**Your goal**
Within the listing below, please show every line carrying the string "shift".

[Materials provided Boundary: Start]

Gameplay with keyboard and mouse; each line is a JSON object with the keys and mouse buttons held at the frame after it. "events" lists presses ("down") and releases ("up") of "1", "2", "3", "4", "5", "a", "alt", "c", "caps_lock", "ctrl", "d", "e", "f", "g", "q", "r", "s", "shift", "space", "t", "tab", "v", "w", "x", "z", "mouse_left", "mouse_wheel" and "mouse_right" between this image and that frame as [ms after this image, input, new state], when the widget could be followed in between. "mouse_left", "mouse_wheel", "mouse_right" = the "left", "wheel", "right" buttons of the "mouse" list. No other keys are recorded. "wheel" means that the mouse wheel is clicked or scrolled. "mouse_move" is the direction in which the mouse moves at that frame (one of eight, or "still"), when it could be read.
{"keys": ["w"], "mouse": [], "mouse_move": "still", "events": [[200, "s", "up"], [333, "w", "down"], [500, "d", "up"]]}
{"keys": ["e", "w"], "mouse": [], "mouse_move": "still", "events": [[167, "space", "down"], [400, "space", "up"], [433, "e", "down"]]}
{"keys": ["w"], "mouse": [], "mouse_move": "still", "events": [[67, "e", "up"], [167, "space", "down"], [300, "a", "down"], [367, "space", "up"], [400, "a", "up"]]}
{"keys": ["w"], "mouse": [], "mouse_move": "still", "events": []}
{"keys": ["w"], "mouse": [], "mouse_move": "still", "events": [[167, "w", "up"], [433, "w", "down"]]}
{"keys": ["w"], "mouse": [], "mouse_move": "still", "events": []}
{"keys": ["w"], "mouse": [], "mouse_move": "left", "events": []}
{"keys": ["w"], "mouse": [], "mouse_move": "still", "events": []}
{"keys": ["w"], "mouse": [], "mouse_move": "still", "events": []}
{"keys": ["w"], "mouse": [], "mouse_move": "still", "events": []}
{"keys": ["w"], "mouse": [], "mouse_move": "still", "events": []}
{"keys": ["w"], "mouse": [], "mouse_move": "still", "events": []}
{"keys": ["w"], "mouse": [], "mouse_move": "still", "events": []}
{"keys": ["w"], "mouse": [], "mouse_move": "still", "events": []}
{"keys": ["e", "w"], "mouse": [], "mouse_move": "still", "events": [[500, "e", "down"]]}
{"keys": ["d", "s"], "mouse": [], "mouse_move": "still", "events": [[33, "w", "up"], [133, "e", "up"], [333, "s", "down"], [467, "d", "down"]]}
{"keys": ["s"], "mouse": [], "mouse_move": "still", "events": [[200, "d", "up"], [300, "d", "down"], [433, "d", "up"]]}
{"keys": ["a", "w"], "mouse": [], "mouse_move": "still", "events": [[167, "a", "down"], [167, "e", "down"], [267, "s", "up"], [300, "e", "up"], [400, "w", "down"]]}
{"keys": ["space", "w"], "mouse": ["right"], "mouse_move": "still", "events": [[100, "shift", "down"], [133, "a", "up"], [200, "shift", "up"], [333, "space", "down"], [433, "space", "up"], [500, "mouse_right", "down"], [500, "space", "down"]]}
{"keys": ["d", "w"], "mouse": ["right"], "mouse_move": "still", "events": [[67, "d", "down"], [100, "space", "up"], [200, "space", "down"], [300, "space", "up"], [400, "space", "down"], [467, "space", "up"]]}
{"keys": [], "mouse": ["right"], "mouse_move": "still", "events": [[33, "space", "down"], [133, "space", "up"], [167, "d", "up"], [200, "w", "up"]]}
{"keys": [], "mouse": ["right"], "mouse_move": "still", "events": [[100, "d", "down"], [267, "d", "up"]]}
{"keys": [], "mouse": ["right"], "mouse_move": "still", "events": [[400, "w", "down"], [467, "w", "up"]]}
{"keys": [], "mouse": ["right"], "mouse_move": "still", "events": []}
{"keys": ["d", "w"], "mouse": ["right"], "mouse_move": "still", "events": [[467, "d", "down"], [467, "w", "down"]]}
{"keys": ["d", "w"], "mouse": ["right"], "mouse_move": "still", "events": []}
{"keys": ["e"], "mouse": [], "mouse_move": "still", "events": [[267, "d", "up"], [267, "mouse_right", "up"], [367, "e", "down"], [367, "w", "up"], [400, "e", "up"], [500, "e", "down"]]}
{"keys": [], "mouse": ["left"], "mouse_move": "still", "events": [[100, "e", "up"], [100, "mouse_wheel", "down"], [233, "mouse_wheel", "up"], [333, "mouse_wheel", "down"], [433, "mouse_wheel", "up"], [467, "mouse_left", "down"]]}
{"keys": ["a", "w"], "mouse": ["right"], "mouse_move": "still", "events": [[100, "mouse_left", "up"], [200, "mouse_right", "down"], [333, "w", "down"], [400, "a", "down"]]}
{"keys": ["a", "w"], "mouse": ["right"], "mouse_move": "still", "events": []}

[Materials provided Boundary: End]

**Task solution**
Gameplay with keyboard and mouse; each line is a JSON object with the keys and mouse buttons held at the frame after it. "events" lists presses ("down") and releases ("up") of "1", "2", "3", "4", "5", "a", "alt", "c", "caps_lock", "ctrl", "d", "e", "f", "g", "q", "r", "s", "shift", "space", "t", "tab", "v", "w", "x", "z", "mouse_left", "mouse_wheel" and "mouse_right" between this image and that frame as [ms after this image, input, new state], when the widget could be followed in between. "mouse_left", "mouse_wheel", "mouse_right" = the "left", "wheel", "right" buttons of the "mouse" list. No other keys are recorded. "wheel" means that the mouse wheel is clicked or scrolled. "mouse_move" is the direction in which the mouse moves at that frame (one of eight, or "still"), when it could be read.
{"keys": ["space", "w"], "mouse": ["right"], "mouse_move": "still", "events": [[100, "shift", "down"], [133, "a", "up"], [200, "shift", "up"], [333, "space", "down"], [433, "space", "up"], [500, "mouse_right", "down"], [500, "space", "down"]]}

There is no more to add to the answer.